TASK DESCRIPTION:
Rewrite the data from the start through the line containing "common name: Hardhead catfish", replacing "common name" with "vernacular name" and leaving everything else unchanged.

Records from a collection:
────────────────────────────────────────

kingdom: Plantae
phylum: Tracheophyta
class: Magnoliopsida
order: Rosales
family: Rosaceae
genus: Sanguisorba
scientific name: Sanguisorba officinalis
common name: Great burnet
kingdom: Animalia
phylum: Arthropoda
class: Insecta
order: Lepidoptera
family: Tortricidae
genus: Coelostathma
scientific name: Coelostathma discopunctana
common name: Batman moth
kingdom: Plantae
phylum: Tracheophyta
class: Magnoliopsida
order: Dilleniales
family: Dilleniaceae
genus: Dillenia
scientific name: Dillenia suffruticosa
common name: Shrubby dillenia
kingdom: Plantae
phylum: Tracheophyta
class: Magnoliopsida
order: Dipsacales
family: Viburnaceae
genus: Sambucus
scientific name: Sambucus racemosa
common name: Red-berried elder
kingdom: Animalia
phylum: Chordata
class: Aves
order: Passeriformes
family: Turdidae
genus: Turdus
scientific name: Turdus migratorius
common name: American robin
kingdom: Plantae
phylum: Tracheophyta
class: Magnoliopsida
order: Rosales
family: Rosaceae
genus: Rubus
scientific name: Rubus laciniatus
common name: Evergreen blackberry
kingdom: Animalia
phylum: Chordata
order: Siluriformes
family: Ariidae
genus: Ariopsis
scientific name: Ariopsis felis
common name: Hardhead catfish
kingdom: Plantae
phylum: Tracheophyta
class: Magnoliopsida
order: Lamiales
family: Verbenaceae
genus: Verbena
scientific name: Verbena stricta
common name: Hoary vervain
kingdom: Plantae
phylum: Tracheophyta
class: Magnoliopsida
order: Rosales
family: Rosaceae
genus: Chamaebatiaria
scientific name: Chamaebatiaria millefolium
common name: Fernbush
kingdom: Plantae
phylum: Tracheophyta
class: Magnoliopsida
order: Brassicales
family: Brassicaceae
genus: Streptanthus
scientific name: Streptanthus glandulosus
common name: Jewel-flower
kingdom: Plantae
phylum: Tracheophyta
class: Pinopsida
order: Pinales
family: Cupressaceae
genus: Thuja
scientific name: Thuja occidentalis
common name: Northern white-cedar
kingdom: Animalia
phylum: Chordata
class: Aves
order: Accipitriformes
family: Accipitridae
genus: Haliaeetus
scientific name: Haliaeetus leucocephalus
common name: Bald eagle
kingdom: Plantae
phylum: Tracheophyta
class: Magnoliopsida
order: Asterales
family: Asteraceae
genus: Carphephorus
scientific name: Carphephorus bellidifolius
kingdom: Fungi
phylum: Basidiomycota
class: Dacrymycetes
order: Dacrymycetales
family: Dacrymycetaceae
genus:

────────────────────────────────────────

EXERCISE OUTPUT:
kingdom: Plantae
phylum: Tracheophyta
class: Magnoliopsida
order: Rosales
family: Rosaceae
genus: Sanguisorba
scientific name: Sanguisorba officinalis
vernacular name: Great burnet
kingdom: Animalia
phylum: Arthropoda
class: Insecta
order: Lepidoptera
family: Tortricidae
genus: Coelostathma
scientific name: Coelostathma discopunctana
vernacular name: Batman moth
kingdom: Plantae
phylum: Tracheophyta
class: Magnoliopsida
order: Dilleniales
family: Dilleniaceae
genus: Dillenia
scientific name: Dillenia suffruticosa
vernacular name: Shrubby dillenia
kingdom: Plantae
phylum: Tracheophyta
class: Magnoliopsida
order: Dipsacales
family: Viburnaceae
genus: Sambucus
scientific name: Sambucus racemosa
vernacular name: Red-berried elder
kingdom: Animalia
phylum: Chordata
class: Aves
order: Passeriformes
family: Turdidae
genus: Turdus
scientific name: Turdus migratorius
vernacular name: American robin
kingdom: Plantae
phylum: Tracheophyta
class: Magnoliopsida
order: Rosales
family: Rosaceae
genus: Rubus
scientific name: Rubus laciniatus
vernacular name: Evergreen blackberry
kingdom: Animalia
phylum: Chordata
order: Siluriformes
family: Ariidae
genus: Ariopsis
scientific name: Ariopsis felis
vernacular name: Hardhead catfish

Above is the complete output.